If we are unable to resolve your formal complaint to your satisfaction, you make take your complaint to IPReg or the Legal Services Ombudsman.

You may make a complaint concerning our professional conduct to IPReg.  Any such complaint should be raised within 12 months of the matter giving rise to the complaint.

IPReg can be contacted at: 5th Floor, The Outer Temple, 222-225 Strand, London, WC2R 1BA

ipreg@ipreg.org.uk

www.ipreg.org.uk

You may also make a complaint concerning poor service directly to the Legal Services Ombudsman rather than IPReg.  Any such complaint should be raised within six years of the problem happening or three years of you finding out about it, and within six months of our final response under our formal complaints procedure.

The Legal Services Ombudsman can be contacted at: PO Box 6806, Wolverhampton, WV1 9WJ

Tel: 0300 555 0333

enquiries@legalombudsman.org.uk

www.legalombudsman.org.uk

17         TERMINATION OF RETAINER

You may terminate our retainer to act on your behalf at any time by giving us notice in writing.  If there is a good reason which prevents us from continuing to act for you, we may terminate the retainer ourselves by giving you reasonable notice.  In either case, if the retainer is terminated we will require you to pay our charges and expenses up to and including the date of such termination.

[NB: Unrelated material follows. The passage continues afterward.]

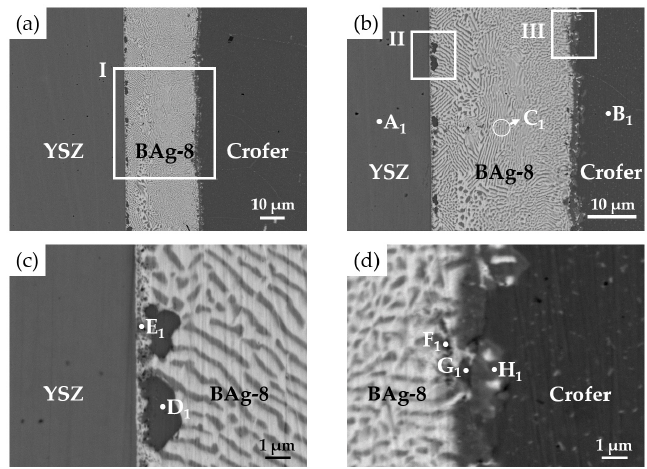
Figure 3. EPMA BEIs of the BJ-1 vacuum brazed at 850 °C for 600 s: ( a ) Cross section of the joint, ( b ) higher magnification of area I in ( a ), ( c ) YSZ side of area II in ( b ), and ( d ) Crofer side of area III in ( b ).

18         THIRD PARTY RIGHTS

It is not intended that any terms of our engagement with you shall be enforceable by a third party, whether under the Contracts (Rights of Third Parties) Act 1999 or otherwise.

19         SEVERABILITY

If any provision of these terms is or becomes illegal, invalid or unenforceable in any jurisdiction that shall not affect the validity or enforcement in that jurisdiction of any other provision of the terms or the validity of enforceability in other jurisdictions of that or any other provision of the terms

20         GOVERNING LAW AND JURISDICTION

English law shall apply to the construction and interpretation of our contract with you and the English courts shall have exclusive jurisdiction to resolve any disputes arising under it.